*PAGE EXTRACT*:
____

This configuration is useful for high-precision workflows where noisy abstracts must be aggressively filtered.

Using Custom Patterns

You can override detection patterns for placeholders/boilerplate/artifacts:

custom_clean <- clean_abstract_for_embedding(
  df,
  placeholder_patterns = c("abstract unavailable", "^none$"),
  boilerplate_patterns = c("all rights reserved", "publisher notice"),
  html_patterns = c("<[^>]+>", "&nbsp;")
)

Integration with `embed_corpus()`

Default integration:

embed_corpus(
  project_dir = "my_project",
  cleaner_args = list(
    mode = "balanced",
    no_abstract_policy = "keep_title_only"
  )
)

Custom preprocessor integration:

my_preprocessor <- function(df, suffix = "") {
  text <- paste0("Title: ", df$title, " ", suffix)
  data.frame(
    id = as.character(df$id),
    text = text,
    text_hash = vapply(
      text,
      digest::digest,
      character(1),
      algo = "xxhash64",
      serialize = FALSE
    ),
    text_quality = "custom",
    stringsAsFactors = FALSE
  )
}

embed_corpus(
  project_dir = "my_project",
  text_preprocessor = my_preprocessor,
  cleaner_args = list(suffix = "[custom]")
)

Preprocessor Validation in `embed_corpus()`

embed_corpus() validates custom preprocessor output:

must return a data frame
must contain id, text, text_hash
no duplicated id
no ids outside the current input batch

Rows with empty/NA id or text are dropped before embedding.

____

[Saved entries]
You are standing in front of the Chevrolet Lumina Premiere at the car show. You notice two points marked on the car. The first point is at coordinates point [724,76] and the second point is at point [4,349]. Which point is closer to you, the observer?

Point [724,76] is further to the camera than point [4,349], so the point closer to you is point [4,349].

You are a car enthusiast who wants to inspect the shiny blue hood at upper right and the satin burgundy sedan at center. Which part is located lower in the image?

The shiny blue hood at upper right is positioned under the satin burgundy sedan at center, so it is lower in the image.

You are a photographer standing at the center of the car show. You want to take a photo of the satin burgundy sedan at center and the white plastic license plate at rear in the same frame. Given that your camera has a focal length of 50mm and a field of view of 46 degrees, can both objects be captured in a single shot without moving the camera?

____

*REQUIRED ACTION A*:
Copy the abstract-cleaning docs, starting with "Preprocessor Validation in" and going on through "dropped before embedding.", and replace "dropped" with "removed".
*REQUIRED ACTION B*:
In the abstract-cleaning docs, which columns must a custom preprocessor's output contain?
*REQUIRED ACTION C*:
Keep the abstract-cleaning docs going from their last line.
The listing isn't needed for any of this.

*RESPONSE A*:
Preprocessor Validation in `embed_corpus()`

embed_corpus() validates custom preprocessor output:

must return a data frame
must contain id, text, text_hash
no duplicated id
no ids outside the current input batch

Rows with empty/NA id or text are removed before embedding.

*RESPONSE B*:
id, text, and text_hash

*RESPONSE C*:
Output Provenance and Auditability

When using default cleaner flags, embedding output parquet includes cleaning provenance columns in addition to embedding metadata (provider, model_id, created_at, text_hash, V1..Vd).

This makes it straightforward to:

analyze quality tiers (title_abstract vs title_only)
filter rows for downstream scoring/calibration
debug why some abstracts were not kept

Recommended Operational Defaults

For most large OpenAlex-style corpora:

mode = "balanced"
no_abstract_policy = "keep_title_only"
keep provenance columns enabled (return_flags = TRUE)

Then tune stricter settings only if evaluation shows too much noise in downstream relevance scoring.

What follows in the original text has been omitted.